# Stony Lake, New Era, Where to fish???



## rickyj (Jun 25, 2004)

Taking the family camping the week after the 4th. Small kids who love catching fish, where should I try and what should I try, and what would I be trying for. Thanks for any and all help.


----------



## shametamer (Jul 22, 2001)

where ya from? how far u want to go? fishin from shore? boat? what kind of amenities do you need in a campground?


----------



## Sixshooter (Mar 16, 2003)

If you have a boat and are fishing Stoney Lake you can catch perch, bluegills, rockbass pretty much along any of hte shore lines of the lake. 

You can also probably catch a few bass all over the place. The east end of the lake is pretty weedy with access to some deeper water where some nice pike like to hang out.

Wax Worms under a bobber should do the trick. 

Stoney is also a VERY good Crappie Lake. Get some pinky jigs or some Small Shiner minnows fished under a float and take some crappies off of underwater points.

It has been a while since I have fished stoney probably two years. But last time there was a underwater point near the middle of the lake that we took a lot of specs off of...And also the Gar Pike were eating our shiner minnows...

Trolling pinky jigs very slow works as well does casting them with a steady slow retrieve.

Good Luck.


----------



## rickyj (Jun 25, 2004)

I have a boat and thanks for the advice. With the kids anything associated with a bobber is great. Souds like the two older ones will be able to do a little casting once they get bored with a bobber.thx!


----------



## redwingsdude (Jan 6, 2002)

I pretty much grew up fishing Stoney Lake every summer by my Grandpa's cottage. We used to catch bluegills close to shore, just like Sixshooter mentioned. There is also a swimming section of the lake with a square dock close to the creek. You can fish right there, and go fishing afterwards if they get bored.

Its a great place to go in summer.

Good Luck.


----------

Data shown:
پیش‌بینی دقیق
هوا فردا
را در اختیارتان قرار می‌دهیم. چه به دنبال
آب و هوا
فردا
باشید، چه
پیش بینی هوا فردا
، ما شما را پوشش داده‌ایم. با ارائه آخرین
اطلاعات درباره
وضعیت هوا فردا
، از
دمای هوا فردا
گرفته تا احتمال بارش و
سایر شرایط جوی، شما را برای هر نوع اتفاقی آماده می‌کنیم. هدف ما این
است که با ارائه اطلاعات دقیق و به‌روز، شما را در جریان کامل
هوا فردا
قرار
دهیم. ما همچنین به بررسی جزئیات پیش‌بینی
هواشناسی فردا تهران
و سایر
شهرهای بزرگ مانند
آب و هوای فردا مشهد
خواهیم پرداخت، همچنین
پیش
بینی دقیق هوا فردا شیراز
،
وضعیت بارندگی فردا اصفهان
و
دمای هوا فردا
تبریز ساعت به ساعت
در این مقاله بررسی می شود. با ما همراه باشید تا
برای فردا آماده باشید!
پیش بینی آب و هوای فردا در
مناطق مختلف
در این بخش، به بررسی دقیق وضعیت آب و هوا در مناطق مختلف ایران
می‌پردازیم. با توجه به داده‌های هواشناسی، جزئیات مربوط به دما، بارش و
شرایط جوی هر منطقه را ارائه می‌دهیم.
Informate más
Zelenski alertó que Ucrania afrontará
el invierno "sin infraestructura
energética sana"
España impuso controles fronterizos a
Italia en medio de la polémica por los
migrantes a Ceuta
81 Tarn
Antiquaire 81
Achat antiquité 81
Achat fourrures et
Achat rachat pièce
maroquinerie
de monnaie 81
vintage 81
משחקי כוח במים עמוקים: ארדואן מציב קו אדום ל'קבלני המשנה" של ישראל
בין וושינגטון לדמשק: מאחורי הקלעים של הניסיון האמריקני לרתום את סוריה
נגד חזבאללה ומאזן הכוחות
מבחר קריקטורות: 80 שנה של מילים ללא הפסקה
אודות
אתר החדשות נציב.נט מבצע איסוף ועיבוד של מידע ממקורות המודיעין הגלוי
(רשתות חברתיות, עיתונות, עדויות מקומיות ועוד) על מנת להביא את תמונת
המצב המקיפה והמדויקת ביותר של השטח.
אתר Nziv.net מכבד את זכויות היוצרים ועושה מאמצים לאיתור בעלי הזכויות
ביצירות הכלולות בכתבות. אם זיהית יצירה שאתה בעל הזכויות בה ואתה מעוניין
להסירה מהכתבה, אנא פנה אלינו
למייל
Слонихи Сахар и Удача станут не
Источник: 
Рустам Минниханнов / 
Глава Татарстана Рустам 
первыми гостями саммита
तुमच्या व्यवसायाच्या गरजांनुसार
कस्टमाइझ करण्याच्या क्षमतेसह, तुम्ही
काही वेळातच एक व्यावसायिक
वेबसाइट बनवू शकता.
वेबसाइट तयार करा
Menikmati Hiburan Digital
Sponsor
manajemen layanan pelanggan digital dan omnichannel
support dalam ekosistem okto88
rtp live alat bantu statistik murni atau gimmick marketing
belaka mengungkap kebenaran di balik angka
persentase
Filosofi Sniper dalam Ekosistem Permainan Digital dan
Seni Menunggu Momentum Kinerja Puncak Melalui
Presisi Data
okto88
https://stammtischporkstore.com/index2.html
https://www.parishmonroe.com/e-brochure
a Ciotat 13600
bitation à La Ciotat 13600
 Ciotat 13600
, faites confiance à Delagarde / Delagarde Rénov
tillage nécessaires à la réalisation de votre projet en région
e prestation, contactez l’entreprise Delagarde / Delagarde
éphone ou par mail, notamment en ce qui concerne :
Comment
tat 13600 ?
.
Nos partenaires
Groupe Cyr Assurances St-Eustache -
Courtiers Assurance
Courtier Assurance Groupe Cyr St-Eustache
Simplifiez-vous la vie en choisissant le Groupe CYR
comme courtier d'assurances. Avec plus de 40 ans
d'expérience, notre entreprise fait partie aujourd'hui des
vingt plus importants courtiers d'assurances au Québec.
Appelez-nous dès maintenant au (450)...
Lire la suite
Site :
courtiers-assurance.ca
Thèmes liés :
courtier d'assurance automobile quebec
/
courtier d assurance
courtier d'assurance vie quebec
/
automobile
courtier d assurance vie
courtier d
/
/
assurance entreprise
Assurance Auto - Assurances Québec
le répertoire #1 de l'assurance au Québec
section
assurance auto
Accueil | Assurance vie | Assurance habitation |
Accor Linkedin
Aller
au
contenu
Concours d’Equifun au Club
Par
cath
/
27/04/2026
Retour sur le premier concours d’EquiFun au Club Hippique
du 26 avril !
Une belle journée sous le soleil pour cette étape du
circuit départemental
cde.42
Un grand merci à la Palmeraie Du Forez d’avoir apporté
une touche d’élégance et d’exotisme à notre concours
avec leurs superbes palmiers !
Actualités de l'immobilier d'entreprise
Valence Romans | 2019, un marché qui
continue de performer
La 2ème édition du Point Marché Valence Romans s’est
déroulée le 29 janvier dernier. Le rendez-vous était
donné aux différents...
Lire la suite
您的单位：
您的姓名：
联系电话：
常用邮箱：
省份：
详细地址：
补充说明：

Activities:
1. Copy everything in the fishing thread from "## Sixshooter (Mar" down to "of underwater points.", and substitute "tube jigs" for "pinky jigs" each time it occurs.
2. According to the fishing thread, how long had it been since Sixshooter last fished Stoney Lake?
The rows come from a different source than the fishing thread.

Written answers:
1.
## Sixshooter (Mar 16, 2003)

If you have a boat and are fishing Stoney Lake you can catch perch, bluegills, rockbass pretty much along any of hte shore lines of the lake. 

You can also probably catch a few bass all over the place. The east end of the lake is pretty weedy with access to some deeper water where some nice pike like to hang out.

Wax Worms under a bobber should do the trick. 

Stoney is also a VERY good Crappie Lake. Get some tube jigs or some Small Shiner minnows fished under a float and take some crappies off of underwater points.

2. Probably two years.